At the same time, the second spiritual patron of the National Cathedral is Holy Apostle Andrew, the First Called, brother of Holy Apostle Peter, from Bethsaida, in Galilee.
This Cathedral is a basilica dedicated to Holy Apostle Andrew, because he is the Apostle of the Romanian people and the Protector of Romania.

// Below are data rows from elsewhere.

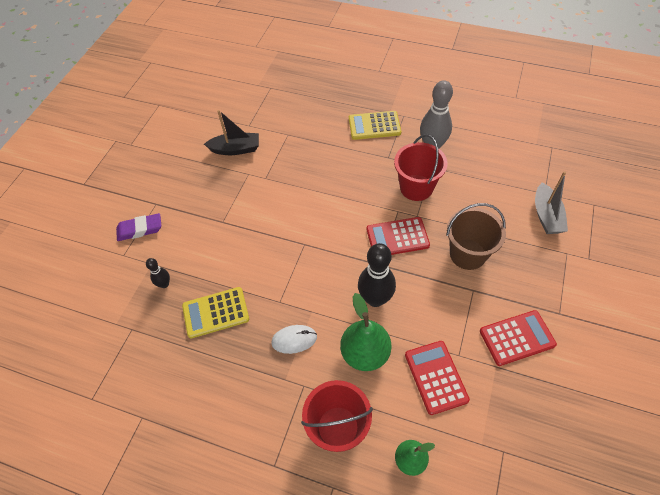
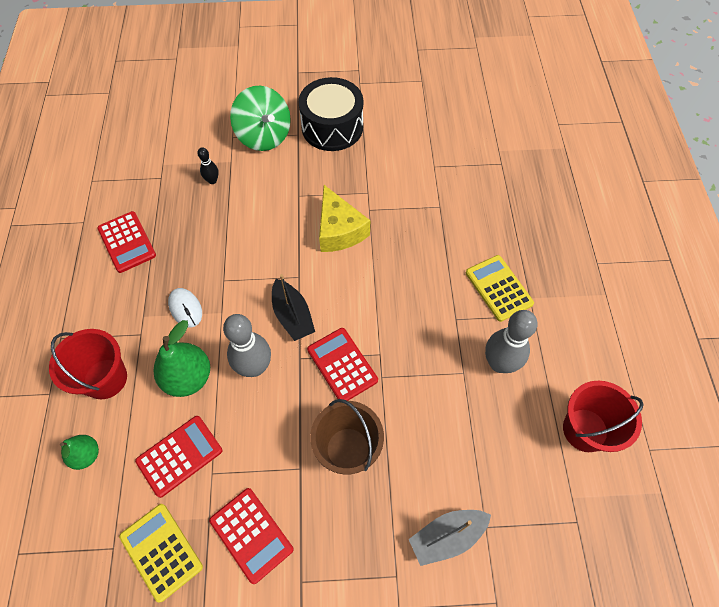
camera: 65 degrees right, 5 degrees up
(140, 229) = (264, 136): purple eraser -> green spinning top
(165, 177) = (332, 127): none -> black drum
(192, 377) = (127, 242): none -> red calculator
(216, 312) = (195, 232): yellow calculator -> yellow calculator (161, 551)
(235, 149) = (395, 168): black boat -> black boat (292, 316)
(274, 203) = (339, 230): none -> yellow cheese
(375, 299) = (254, 367): black bowling pin -> grey bowling pin
(416, 187) = (423, 364): red bucket -> red bucket (585, 430)

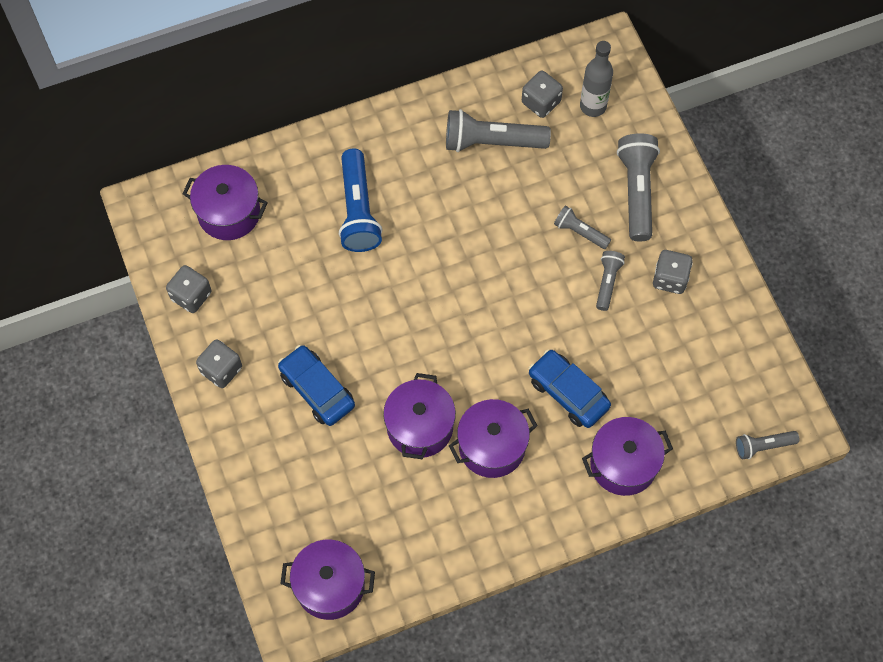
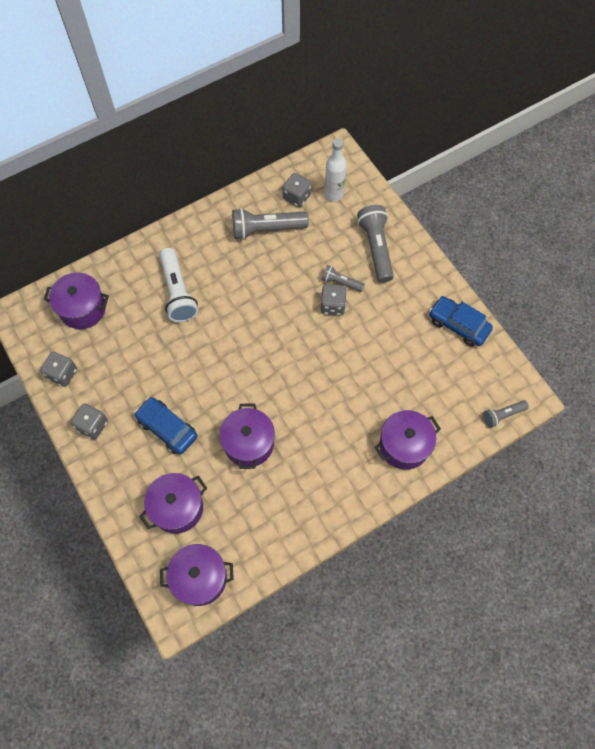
camera: 10 degrees left, 0 degrees up
(358, 210) = (178, 292): blue flashlight -> white flashlight
(492, 446) = (305, 449): purple pot -> purple pot (177, 508)
(568, 393) = (354, 400): blue car -> blue car (458, 325)
(593, 106) = (334, 194): grey bottle -> white bottle
(607, 282) = (367, 315): grey flashlight -> none
(670, 279) = (411, 305): grey dice -> grey dice (332, 305)

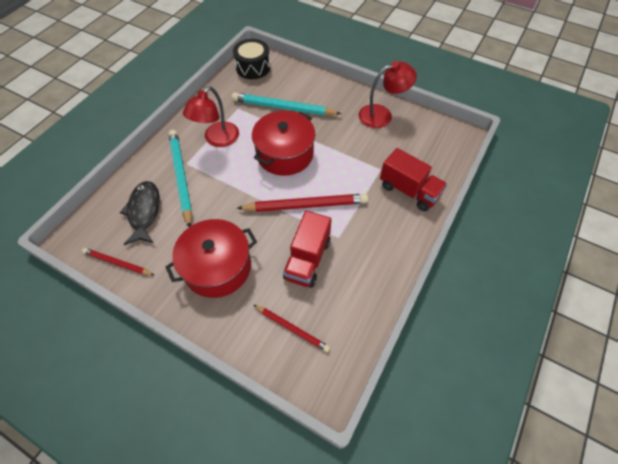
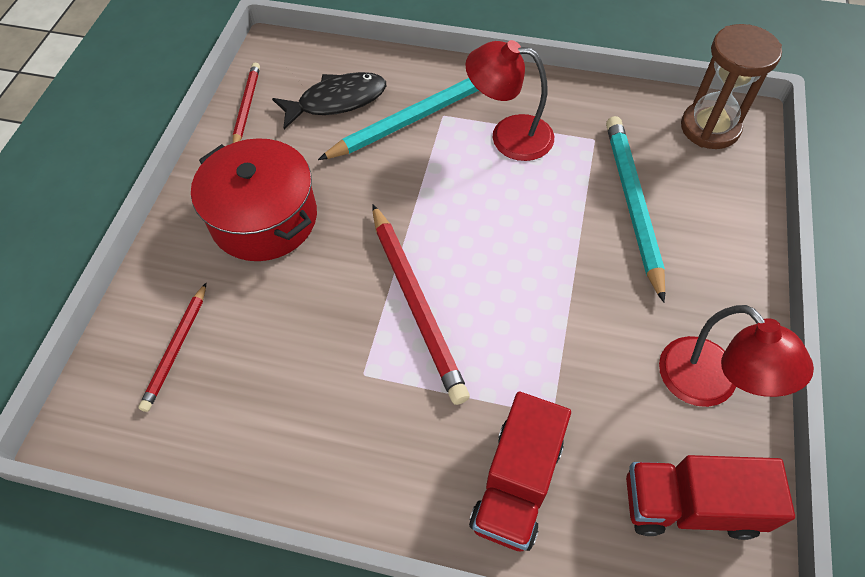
camera: 75 degrees right, 0 degrees up
(253, 67) = (710, 128): black drum -> brown hourglass
(285, 154) = (519, 239): red pot -> none
(307, 259) = (305, 336): red truck -> red truck (690, 505)

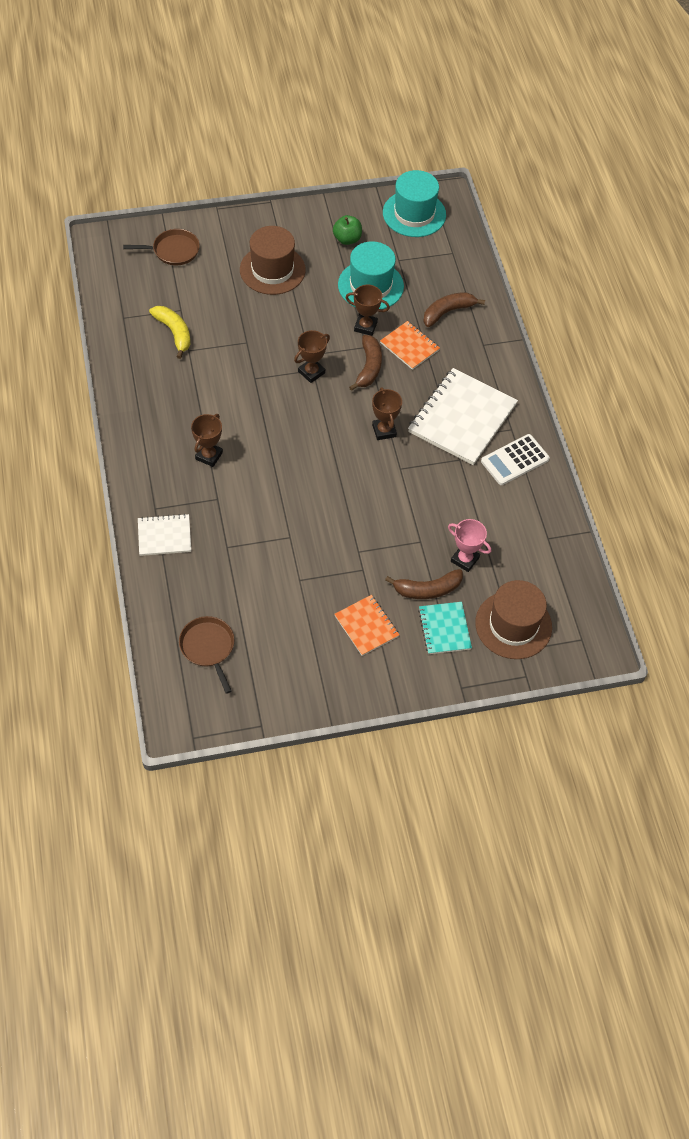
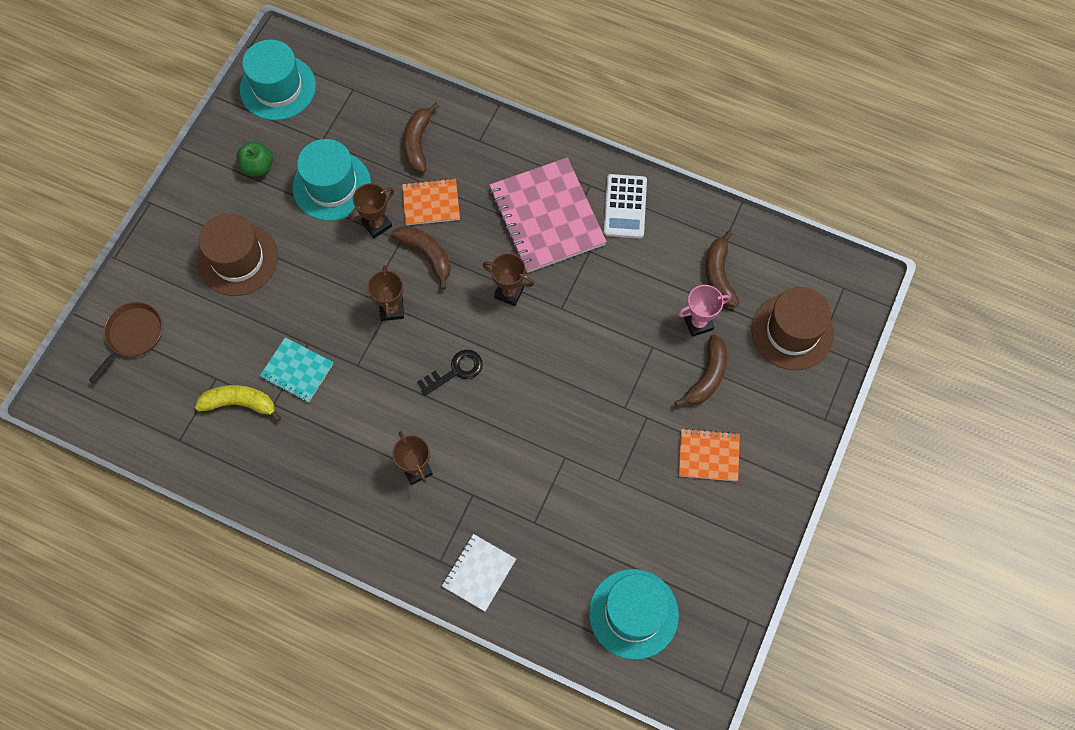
camera: 50 degrees left, 10 degrees up
(208, 647) = (633, 613): brown pan -> turquoise hat
(298, 435) = (455, 371): none -> black key
(444, 629) = (757, 391): turquoise notebook -> turquoise notebook (297, 370)
(462, 418) = (547, 217): white notebook -> pink notebook
(515, 550) = (719, 275): none -> brown banana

He preached the Gospel of Christ in the first Christian century on the territory of today Romania, in the former province of Scythia Minor (Dobrogea).
The National Cathedral was built on a piece of land obtained from the Romanian State by the worth of remembering Patriarch Teoctist, as an act of moral reparation for the five churches that existed in this area, three of them being demolished and two moved to new places by the communist regime, in order to build the People’s House (today Parliament Palace).
In this sense, the new National Cathedral is a symbolic edifice of the Resurrection of the demolished churches and also a symbol of the religious freedom of the Romanian people after almost 50 years of communist regime.
The construction of this edifice actually began at the end of March 2011 and lasted eight years, so that, on 25 November 2018, we consecrated the altar of the National Cathedral, together with His Holiness Bartholomew, Ecumenical Patriarch, in the presence of the members of the Holy Synod of the Romanian Orthodox Church, clergy, faithful and representatives of the Romanian society.
In the years 1999 and 2002, His Holiness Pope John Paul II offered to His Beatitude Patriarch Teoctist a financial help of 200,000 US $ for the construction of this Cathedral.
In 2017, this financial help was symbolically integrated by the Romanian Patriarchate as part of the total cost of 500,000 euros for purchasing the bells of the National Cathedral, from the Grassmayr Catholic company in Innsbruck, Austria, because, in the Orthodox and Catholic traditions, bells have a very profound symbolic value: they represent the voice of God, calling people to prayer and fraternal cooperation.
We are grateful for this symbolic financial help and, at the same time, we thank you for the support that you constantly give to the Romanian Orthodox believers in Italy and in other countries, where the Roman Catholic Church made available to the Romanian Orthodox communities 426 places of worship, 306 in Italy and 120 in other Western European countries.
For this reason, we accepted the proposal of the Catholic side to offer Your Holiness and the Catholic Christians present here in this Cathedral the opportunity to say the prayer Our Father in the Latin language and to sing several Catholic paschal songs.
This attitude is a sign of gratitude for the liturgical spaces offered by Catholic communities to Romanian Orthodox parishes in Western Europe. And, at the end of the Catholic paschal songs, the prayer Our Father will be said in the Romanian language and Orthodox paschal hymns will be sung.
As a sign of Romanian hospitality, we want to offer to Your Holiness an icon in the mosaic technique of Holy Apostle Andrew, the spiritual Protector of Romania, along with the wish: Ad multos annos!